PASSAGE FOR REVIEW:

In recent concerts she has collaborated with violinists Miriam Fried, Yura Lee, Karen Gomyo, Chad Hoopes, Caroline Goulding, Zina Schiff, Alexi Kenney, and Angelo Yu; cellists Natasha Brofsky and Amit Peled; as well as the Borromeo String Quartet.

She came to the United States in 2000 to attend the Cleveland Institute of Music, where she worked with Vivian Hornik Weilerstein and Donald Weilerstein. She soon found numerous performing opportunities in the US, from Alice Tully Hall and Weill Recital Hall in New York City, to the Caramoor Festival, Music at Menlo, the Ravinia Festival, the Music Academy in the West at Santa Barbara, not to mention tours of Japan, China, Europe, and Russia.

THE TASK:
Write a continuation of the musician's biography, beginning after its final sentence. The entries are separate from the musician's biography and stand apart from it.

DATA LISTING:
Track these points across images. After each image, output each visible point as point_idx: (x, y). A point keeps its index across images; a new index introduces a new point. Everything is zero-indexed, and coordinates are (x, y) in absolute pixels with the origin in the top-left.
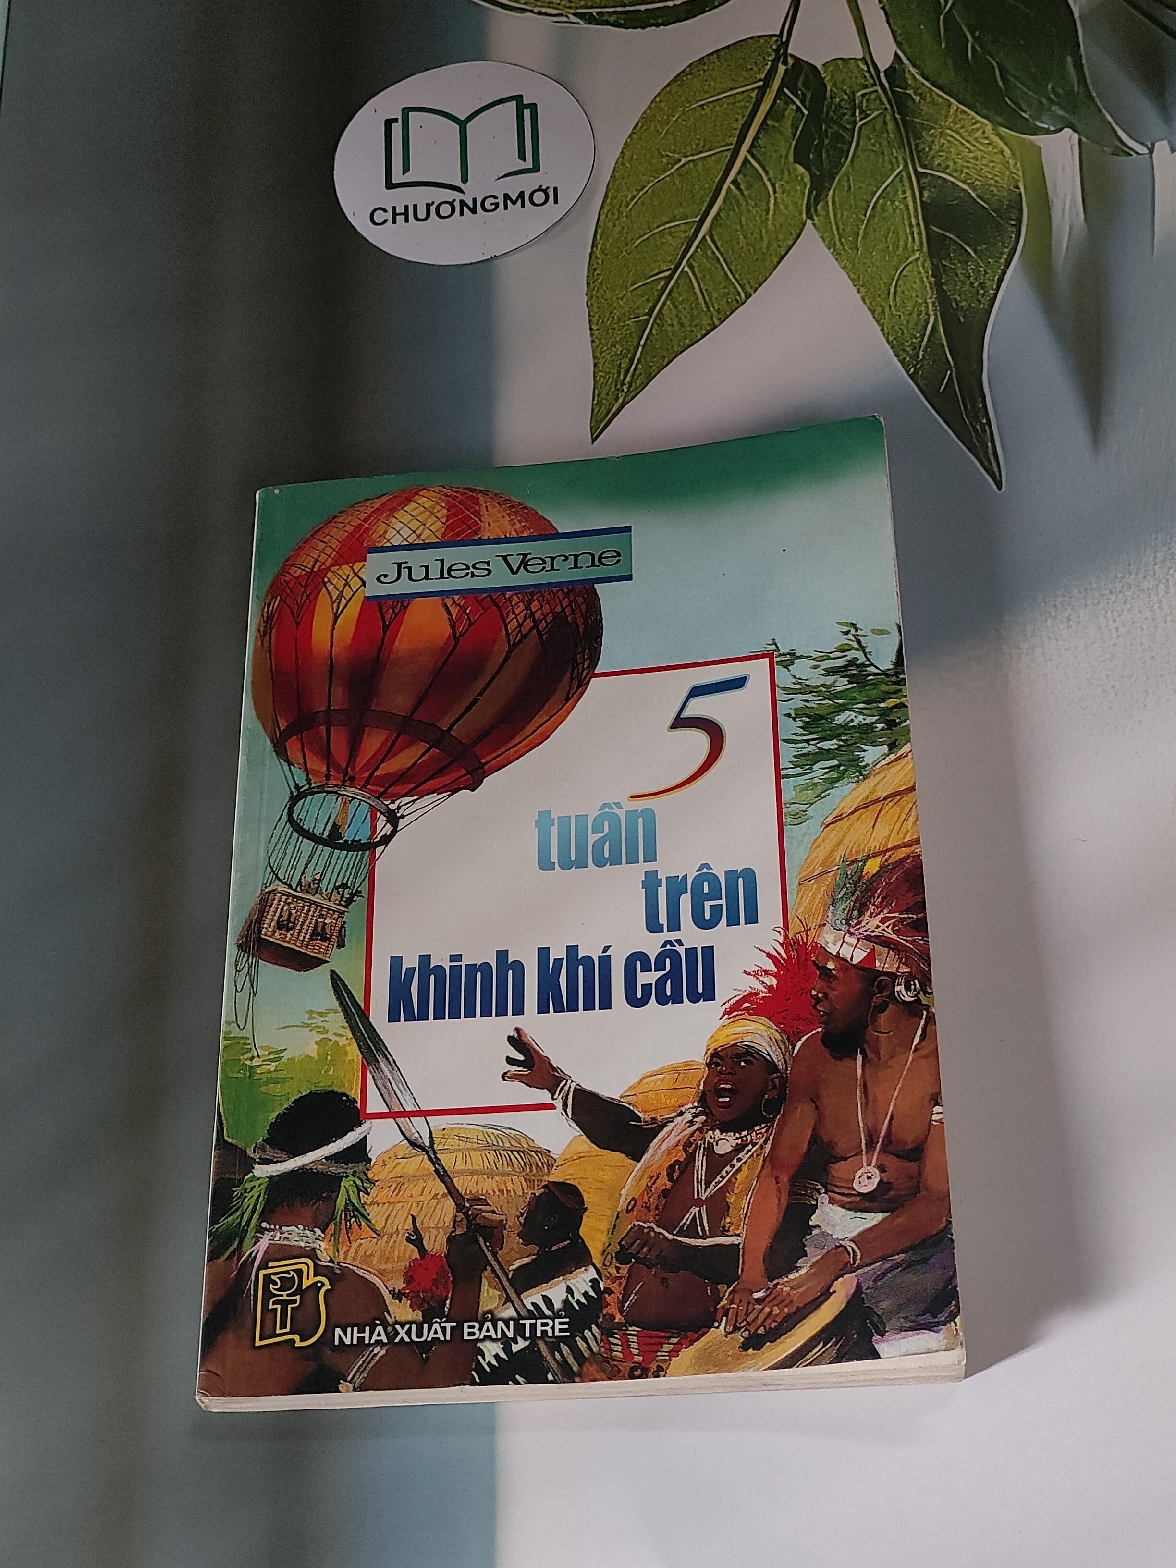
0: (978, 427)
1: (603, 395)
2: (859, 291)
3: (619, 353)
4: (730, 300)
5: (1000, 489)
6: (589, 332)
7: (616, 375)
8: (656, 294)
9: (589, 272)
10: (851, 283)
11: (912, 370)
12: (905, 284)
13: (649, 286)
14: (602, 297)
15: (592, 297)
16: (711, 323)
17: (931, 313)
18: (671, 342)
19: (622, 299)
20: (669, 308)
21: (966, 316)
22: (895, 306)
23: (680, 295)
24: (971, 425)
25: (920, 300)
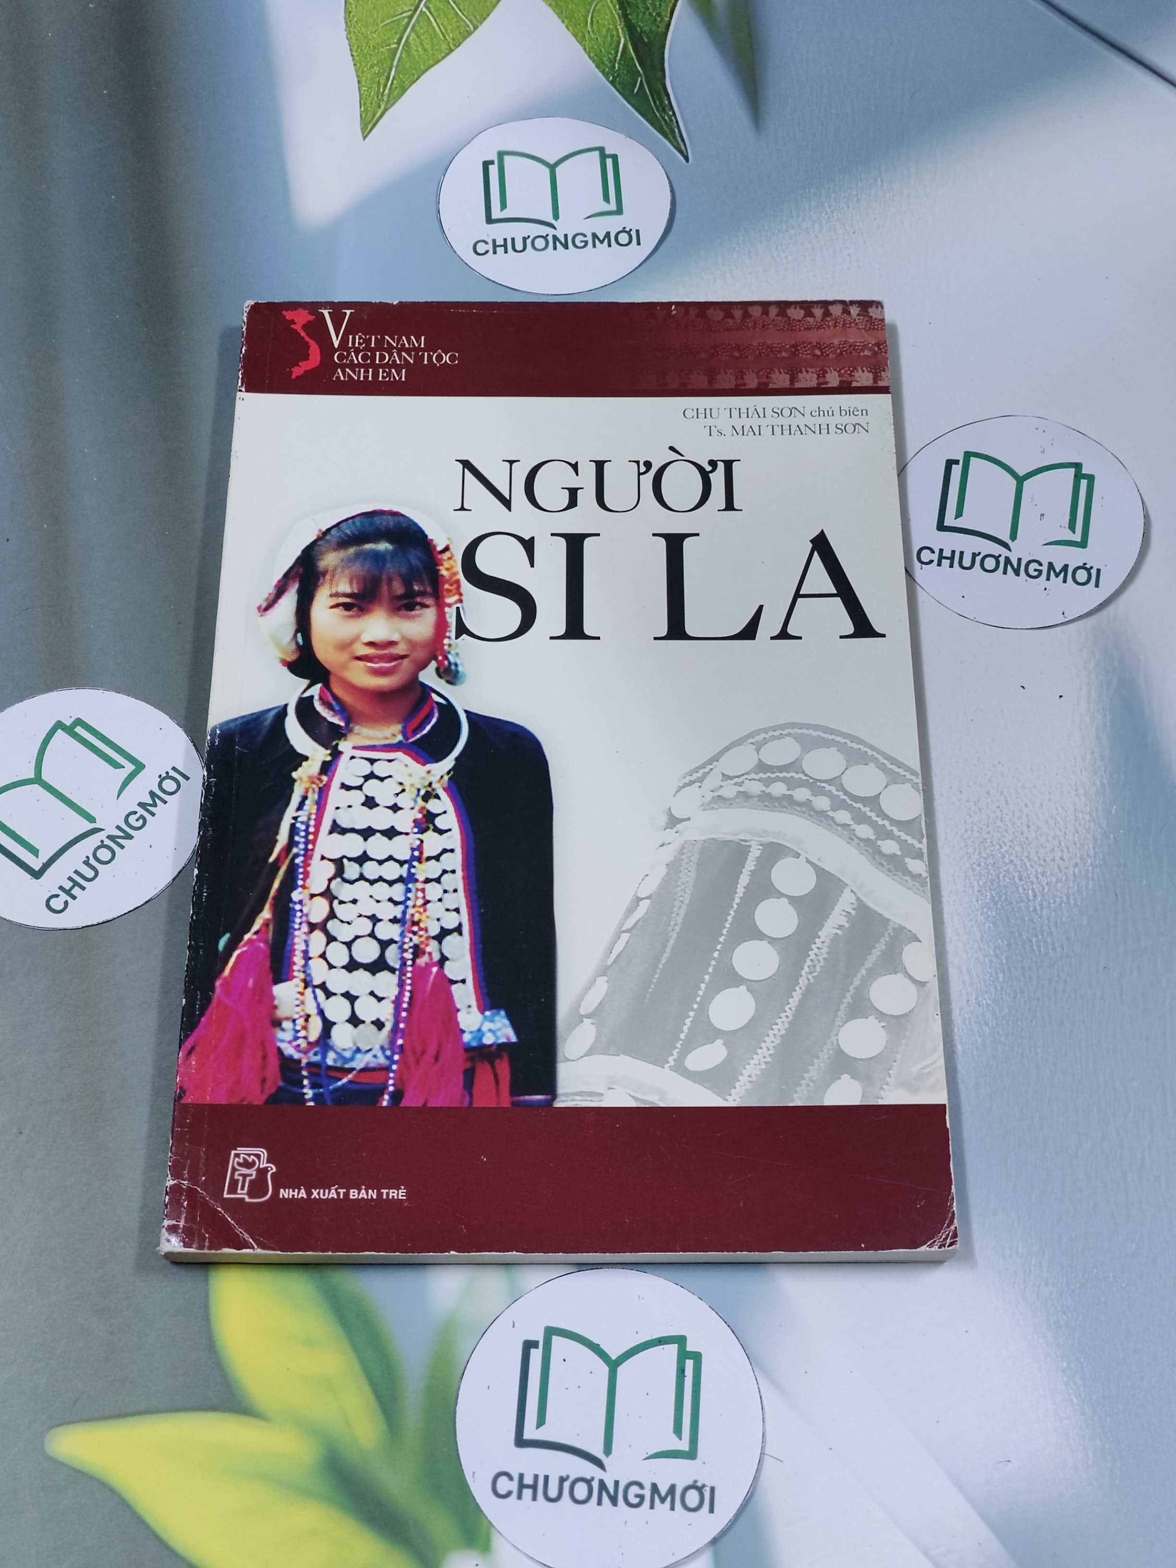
0: (666, 118)
1: (368, 104)
2: (563, 22)
3: (377, 72)
4: (461, 31)
5: (687, 159)
6: (351, 58)
7: (376, 89)
8: (402, 28)
9: (345, 14)
10: (556, 16)
11: (611, 78)
12: (599, 16)
13: (396, 23)
14: (358, 32)
15: (350, 32)
16: (448, 47)
17: (621, 35)
18: (418, 62)
19: (375, 33)
20: (413, 38)
21: (648, 38)
22: (593, 31)
23: (421, 28)
24: (661, 116)
25: (611, 27)
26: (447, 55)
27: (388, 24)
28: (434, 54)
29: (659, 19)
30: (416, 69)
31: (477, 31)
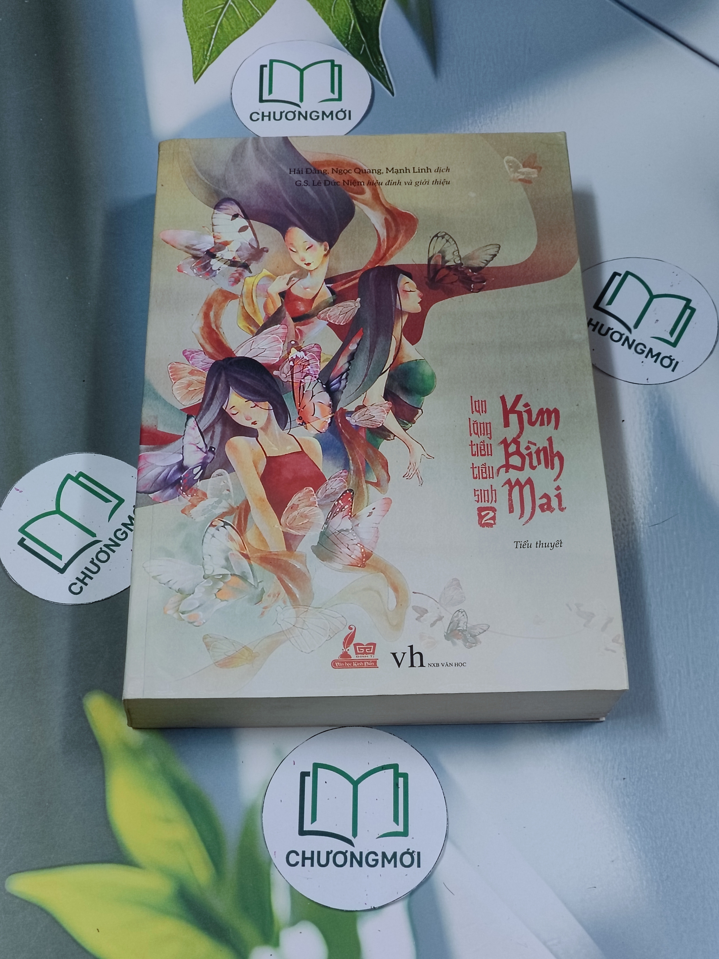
0: (380, 69)
1: (197, 61)
2: (316, 10)
3: (202, 42)
4: (254, 17)
5: (393, 94)
6: (187, 33)
7: (202, 52)
8: (218, 15)
9: (183, 6)
10: (311, 7)
12: (338, 7)
13: (214, 12)
14: (191, 17)
15: (185, 18)
16: (246, 27)
17: (352, 18)
18: (228, 36)
19: (201, 17)
20: (225, 21)
21: (369, 20)
22: (335, 16)
23: (230, 15)
24: (377, 67)
25: (346, 13)
26: (245, 31)
27: (209, 12)
28: (237, 31)
29: (375, 9)
30: (226, 40)
31: (264, 17)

THE ANSWER:
Bob McQuiston reviewed the recent Naxos release of Emile Sauret’s violin showpieces featuring Michi Wianko and Vainshtein: “She couldn’t have a better partner than Ms. Vainshtein, who plays the perfect supporting role in these fiddle-dominated pieces. More specifically, she exercises a perfect balancing act between artistic reserve during bravura violin passages as opposed to compelling dramatic assertiveness when the piano is spotlighted.” Vainshtein made another acclaimed Naxos recital disc with Frank Huang, the concertmaster of the New York Philharmonic.

For nearly a decade, Vainshtein has been affiliated with the New England Conservatory and the Walnut Hill School, where she teaches chamber music. At both institutions she worked with Benjamin Zander in his renowned interpretation classes. Maestro Zander praised their collaboration as “the perfect partnership; [she is] the ultimate professional.”